### INPUT MATERIAL

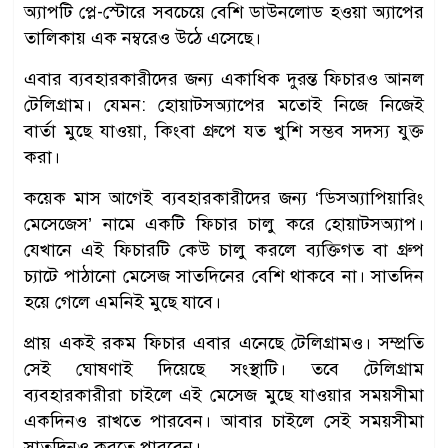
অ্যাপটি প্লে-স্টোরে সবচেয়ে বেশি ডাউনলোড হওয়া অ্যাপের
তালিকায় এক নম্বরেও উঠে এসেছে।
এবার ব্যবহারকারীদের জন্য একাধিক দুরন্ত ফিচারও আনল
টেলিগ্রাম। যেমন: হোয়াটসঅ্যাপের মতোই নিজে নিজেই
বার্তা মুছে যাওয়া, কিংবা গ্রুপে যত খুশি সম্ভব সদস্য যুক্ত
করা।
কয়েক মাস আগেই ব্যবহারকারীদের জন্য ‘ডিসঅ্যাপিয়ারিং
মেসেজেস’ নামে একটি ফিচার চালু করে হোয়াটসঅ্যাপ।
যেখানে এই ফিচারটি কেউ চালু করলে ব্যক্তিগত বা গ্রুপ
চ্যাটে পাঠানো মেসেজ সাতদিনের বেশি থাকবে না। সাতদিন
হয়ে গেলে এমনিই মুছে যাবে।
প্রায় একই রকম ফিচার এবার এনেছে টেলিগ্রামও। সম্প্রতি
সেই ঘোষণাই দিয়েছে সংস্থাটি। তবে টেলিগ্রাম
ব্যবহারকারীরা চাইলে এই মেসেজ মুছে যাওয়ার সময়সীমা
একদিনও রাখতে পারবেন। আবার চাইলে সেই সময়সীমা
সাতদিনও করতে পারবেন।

######
### INPUT MATERIAL

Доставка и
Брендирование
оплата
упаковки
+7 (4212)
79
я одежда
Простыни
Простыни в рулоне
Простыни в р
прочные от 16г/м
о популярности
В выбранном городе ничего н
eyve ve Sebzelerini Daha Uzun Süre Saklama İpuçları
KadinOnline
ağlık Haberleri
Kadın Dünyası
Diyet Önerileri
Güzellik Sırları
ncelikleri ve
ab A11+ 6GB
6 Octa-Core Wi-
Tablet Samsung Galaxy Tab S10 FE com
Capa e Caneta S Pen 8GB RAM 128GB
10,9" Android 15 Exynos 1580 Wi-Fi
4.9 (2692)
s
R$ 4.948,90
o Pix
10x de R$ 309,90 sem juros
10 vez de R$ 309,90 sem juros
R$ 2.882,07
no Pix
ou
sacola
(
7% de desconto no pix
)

######

Using the data above, extract exactly the lines from the one that holds "অ্যাপটি প্লে-স্টোরে সবচেয়ে" to the one that holds "সাতদিনও করতে পারবেন।", both ends included, and no others.

অ্যাপটি প্লে-স্টোরে সবচেয়ে বেশি ডাউনলোড হওয়া অ্যাপের
তালিকায় এক নম্বরেও উঠে এসেছে।
এবার ব্যবহারকারীদের জন্য একাধিক দুরন্ত ফিচারও আনল
টেলিগ্রাম। যেমন: হোয়াটসঅ্যাপের মতোই নিজে নিজেই
বার্তা মুছে যাওয়া, কিংবা গ্রুপে যত খুশি সম্ভব সদস্য যুক্ত
করা।
কয়েক মাস আগেই ব্যবহারকারীদের জন্য ‘ডিসঅ্যাপিয়ারিং
মেসেজেস’ নামে একটি ফিচার চালু করে হোয়াটসঅ্যাপ।
যেখানে এই ফিচারটি কেউ চালু করলে ব্যক্তিগত বা গ্রুপ
চ্যাটে পাঠানো মেসেজ সাতদিনের বেশি থাকবে না। সাতদিন
হয়ে গেলে এমনিই মুছে যাবে।
প্রায় একই রকম ফিচার এবার এনেছে টেলিগ্রামও। সম্প্রতি
সেই ঘোষণাই দিয়েছে সংস্থাটি। তবে টেলিগ্রাম
ব্যবহারকারীরা চাইলে এই মেসেজ মুছে যাওয়ার সময়সীমা
একদিনও রাখতে পারবেন। আবার চাইলে সেই সময়সীমা
সাতদিনও করতে পারবেন।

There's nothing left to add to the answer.